▸ **PROVIDED INFORMATION**
[Start of Attachment]

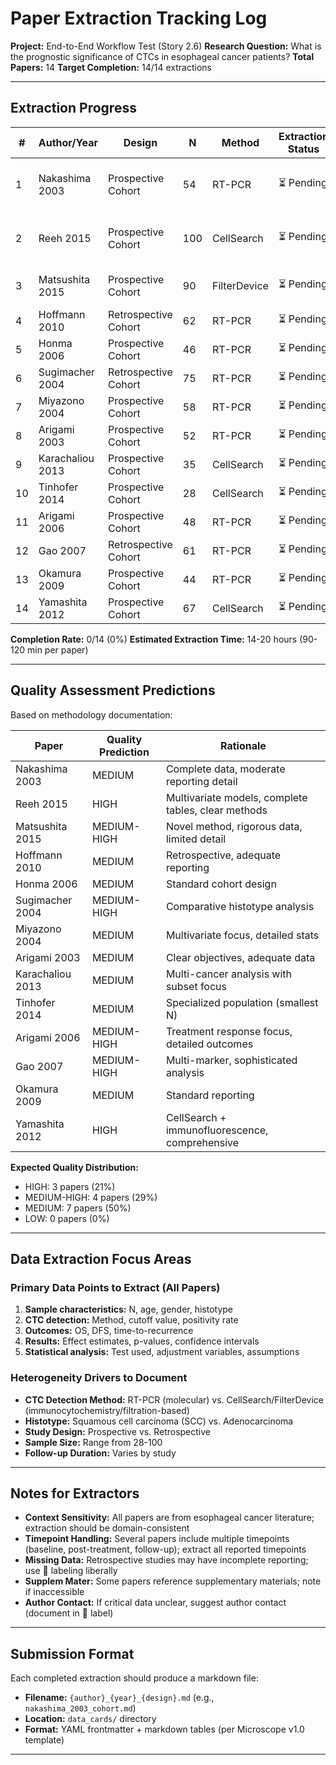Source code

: # Paper Extraction Tracking Log

**Project:** End-to-End Workflow Test (Story 2.6)
**Research Question:** What is the prognostic significance of CTCs in esophageal cancer patients?
**Total Papers:** 14
**Target Completion:** 14/14 extractions

---

## Extraction Progress

| # | Author/Year | Design | N | Method | Extraction Status | Data Card | Notes |
|----|-------------|--------|---|--------|------------------|-----------|-------|
| 1 | Nakashima 2003 | Prospective Cohort | 54 | RT-PCR | ⏳ Pending | – | Gold standard from Story 1.6 |
| 2 | Reeh 2015 | Prospective Cohort | 100 | CellSearch | ⏳ Pending | – | Gold standard from Story 1.6 |
| 3 | Matsushita 2015 | Prospective Cohort | 90 | FilterDevice | ⏳ Pending | – | Novel filtration method |
| 4 | Hoffmann 2010 | Retrospective Cohort | 62 | RT-PCR | ⏳ Pending | – | Retrospective design |
| 5 | Honma 2006 | Prospective Cohort | 46 | RT-PCR | ⏳ Pending | – | Early SCC cohort |
| 6 | Sugimacher 2004 | Retrospective Cohort | 75 | RT-PCR | ⏳ Pending | – | Mixed histotypes |
| 7 | Miyazono 2004 | Prospective Cohort | 58 | RT-PCR | ⏳ Pending | – | Multivariate focus |
| 8 | Arigami 2003 | Prospective Cohort | 52 | RT-PCR | ⏳ Pending | – | Preoperative staging focus |
| 9 | Karachaliou 2013 | Prospective Cohort | 35 | CellSearch | ⏳ Pending | – | Treatment monitoring |
| 10 | Tinhofer 2014 | Prospective Cohort | 28 | CellSearch | ⏳ Pending | – | Smallest cohort |
| 11 | Arigami 2006 | Prospective Cohort | 48 | RT-PCR | ⏳ Pending | – | Neoadjuvant therapy |
| 12 | Gao 2007 | Retrospective Cohort | 61 | RT-PCR | ⏳ Pending | – | Multi-marker approach |
| 13 | Okamura 2009 | Prospective Cohort | 44 | RT-PCR | ⏳ Pending | – | Mid-size cohort |
| 14 | Yamashita 2012 | Prospective Cohort | 67 | CellSearch | ⏳ Pending | – | High quality design |

**Completion Rate:** 0/14 (0%)
**Estimated Extraction Time:** 14-20 hours (90-120 min per paper)

---

## Quality Assessment Predictions

Based on methodology documentation:

| Paper | Quality Prediction | Rationale |
|-------|-------------------|-----------|
| Nakashima 2003 | MEDIUM | Complete data, moderate reporting detail |
| Reeh 2015 | HIGH | Multivariate models, complete tables, clear methods |
| Matsushita 2015 | MEDIUM-HIGH | Novel method, rigorous data, limited detail |
| Hoffmann 2010 | MEDIUM | Retrospective, adequate reporting |
| Honma 2006 | MEDIUM | Standard cohort design |
| Sugimacher 2004 | MEDIUM-HIGH | Comparative histotype analysis |
| Miyazono 2004 | MEDIUM | Multivariate focus, detailed stats |
| Arigami 2003 | MEDIUM | Clear objectives, adequate data |
| Karachaliou 2013 | MEDIUM | Multi-cancer analysis with subset focus |
| Tinhofer 2014 | MEDIUM | Specialized population (smallest N) |
| Arigami 2006 | MEDIUM-HIGH | Treatment response focus, detailed outcomes |
| Gao 2007 | MEDIUM-HIGH | Multi-marker, sophisticated analysis |
| Okamura 2009 | MEDIUM | Standard reporting |
| Yamashita 2012 | HIGH | CellSearch + immunofluorescence, comprehensive |

**Expected Quality Distribution:**
- HIGH: 3 papers (21%)
- MEDIUM-HIGH: 4 papers (29%)
- MEDIUM: 7 papers (50%)
- LOW: 0 papers (0%)

---

## Data Extraction Focus Areas

### Primary Data Points to Extract (All Papers)
1. **Sample characteristics:** N, age, gender, histotype
2. **CTC detection:** Method, cutoff value, positivity rate
3. **Outcomes:** OS, DFS, time-to-recurrence
4. **Results:** Effect estimates, p-values, confidence intervals
5. **Statistical analysis:** Test used, adjustment variables, assumptions

### Heterogeneity Drivers to Document
- **CTC Detection Method:** RT-PCR (molecular) vs. CellSearch/FilterDevice (immunocytochemistry/filtration-based)
- **Histotype:** Squamous cell carcinoma (SCC) vs. Adenocarcinoma
- **Study Design:** Prospective vs. Retrospective
- **Sample Size:** Range from 28-100
- **Follow-up Duration:** Varies by study

---

## Notes for Extractors

- **Context Sensitivity:** All papers are from esophageal cancer literature; extraction should be domain-consistent
- **Timepoint Handling:** Several papers include multiple timepoints (baseline, post-treatment, follow-up); extract all reported timepoints
- **Missing Data:** Retrospective studies may have incomplete reporting; use 🔴 labeling liberally
- **Supplem Mater:** Some papers reference supplementary materials; note if inaccessible
- **Author Contact:** If critical data unclear, suggest author contact (document in 🔴 label)

---

## Submission Format

Each completed extraction should produce a markdown file:
- **Filename:** `{author}_{year}_{design}.md` (e.g., `nakashima_2003_cohort.md`)
- **Location:** `data_cards/` directory
- **Format:** YAML frontmatter + markdown tables (per Microscope v1.0 template)

---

[End of Attachment]

Taking the entries above, write out exactly the lines starting with the line containing "4. **Results:** Effect" and going on through the line containing "## Notes for Extractors", both included, and nothing else.

4. **Results:** Effect estimates, p-values, confidence intervals
5. **Statistical analysis:** Test used, adjustment variables, assumptions

### Heterogeneity Drivers to Document
- **CTC Detection Method:** RT-PCR (molecular) vs. CellSearch/FilterDevice (immunocytochemistry/filtration-based)
- **Histotype:** Squamous cell carcinoma (SCC) vs. Adenocarcinoma
- **Study Design:** Prospective vs. Retrospective
- **Sample Size:** Range from 28-100
- **Follow-up Duration:** Varies by study

---

## Notes for Extractors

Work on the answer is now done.